Task requirements:
In the code review message on string support in the FFM API, which charsets does the patch limit support to?

[foreign-memaccess+abi] RFR: 8308858: FFM API and strings [v2]

Thu Jun 8 10:17:15 UTC 2023

On Wed, 7 Jun 2023 14:56:17 GMT, Maurizio Cimadamore <mcimadamore at openjdk.org> wrote:

>> This patch is an attempt to generalize string support in FFM API. Currently we only support UTF-8 encoding for strings. While this is a sensible default, on Windows strings are often encoded as wide strings, using UTF-16, so it would be nice to support more charsets.
>> 
>> As a result, this patch adds a Charset-accepting variant to `MemorySegment::getString`, `MemorySegment::setString` and `MemorySegment::allocateString` (the methods have also been renamed to drop their `Utf8` suffix).
>> 
>> However, not all charsets can be supported. In fact, we only support the charsets defined in the StandardCharset class. While we tried to use charset encoder/decoder to support *any* charset, it seems like the charset interface is too general, and there is no guarantee that what will come out would be interoperable with a null C string.

Record set:
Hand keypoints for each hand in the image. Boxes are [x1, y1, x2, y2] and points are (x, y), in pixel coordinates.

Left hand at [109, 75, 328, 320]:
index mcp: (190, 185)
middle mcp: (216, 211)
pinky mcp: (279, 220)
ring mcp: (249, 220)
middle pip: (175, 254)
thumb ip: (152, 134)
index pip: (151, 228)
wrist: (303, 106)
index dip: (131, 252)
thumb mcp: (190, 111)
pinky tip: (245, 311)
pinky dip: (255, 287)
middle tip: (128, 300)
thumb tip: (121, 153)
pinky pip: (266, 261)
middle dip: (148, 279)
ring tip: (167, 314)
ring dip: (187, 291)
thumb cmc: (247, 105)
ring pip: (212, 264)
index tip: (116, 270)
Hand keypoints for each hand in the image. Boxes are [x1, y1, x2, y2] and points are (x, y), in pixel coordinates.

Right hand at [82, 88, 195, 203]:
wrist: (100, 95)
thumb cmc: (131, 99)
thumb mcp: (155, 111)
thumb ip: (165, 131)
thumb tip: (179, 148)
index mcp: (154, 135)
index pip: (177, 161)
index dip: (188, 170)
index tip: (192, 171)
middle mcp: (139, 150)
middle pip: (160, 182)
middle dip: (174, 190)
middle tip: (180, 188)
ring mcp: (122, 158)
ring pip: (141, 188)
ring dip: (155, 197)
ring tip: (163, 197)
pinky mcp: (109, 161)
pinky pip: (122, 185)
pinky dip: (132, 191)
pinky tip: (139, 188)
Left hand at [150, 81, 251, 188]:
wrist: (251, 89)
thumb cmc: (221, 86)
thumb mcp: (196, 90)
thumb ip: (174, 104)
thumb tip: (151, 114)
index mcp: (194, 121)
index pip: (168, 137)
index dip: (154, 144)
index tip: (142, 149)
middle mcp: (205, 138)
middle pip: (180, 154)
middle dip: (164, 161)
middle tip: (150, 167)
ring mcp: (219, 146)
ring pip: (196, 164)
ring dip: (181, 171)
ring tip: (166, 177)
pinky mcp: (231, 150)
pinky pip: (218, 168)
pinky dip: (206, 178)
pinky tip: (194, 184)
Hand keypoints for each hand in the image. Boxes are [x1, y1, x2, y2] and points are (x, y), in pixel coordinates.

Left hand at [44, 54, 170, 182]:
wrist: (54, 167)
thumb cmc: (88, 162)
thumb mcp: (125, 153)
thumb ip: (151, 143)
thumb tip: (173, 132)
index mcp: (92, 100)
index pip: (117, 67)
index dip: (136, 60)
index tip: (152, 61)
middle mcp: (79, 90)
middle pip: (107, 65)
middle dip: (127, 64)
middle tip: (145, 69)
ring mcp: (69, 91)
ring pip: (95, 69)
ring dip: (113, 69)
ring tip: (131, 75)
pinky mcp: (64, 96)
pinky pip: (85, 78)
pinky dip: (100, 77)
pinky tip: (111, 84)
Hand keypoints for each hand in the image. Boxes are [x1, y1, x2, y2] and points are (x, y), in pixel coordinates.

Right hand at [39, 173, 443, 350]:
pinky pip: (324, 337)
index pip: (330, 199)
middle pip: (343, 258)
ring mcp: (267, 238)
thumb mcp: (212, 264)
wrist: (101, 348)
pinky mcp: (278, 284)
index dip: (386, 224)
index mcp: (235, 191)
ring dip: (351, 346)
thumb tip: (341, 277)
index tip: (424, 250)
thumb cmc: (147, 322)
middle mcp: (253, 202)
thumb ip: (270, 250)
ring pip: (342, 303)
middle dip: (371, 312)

Response below:
Only the charsets defined in the StandardCharset class.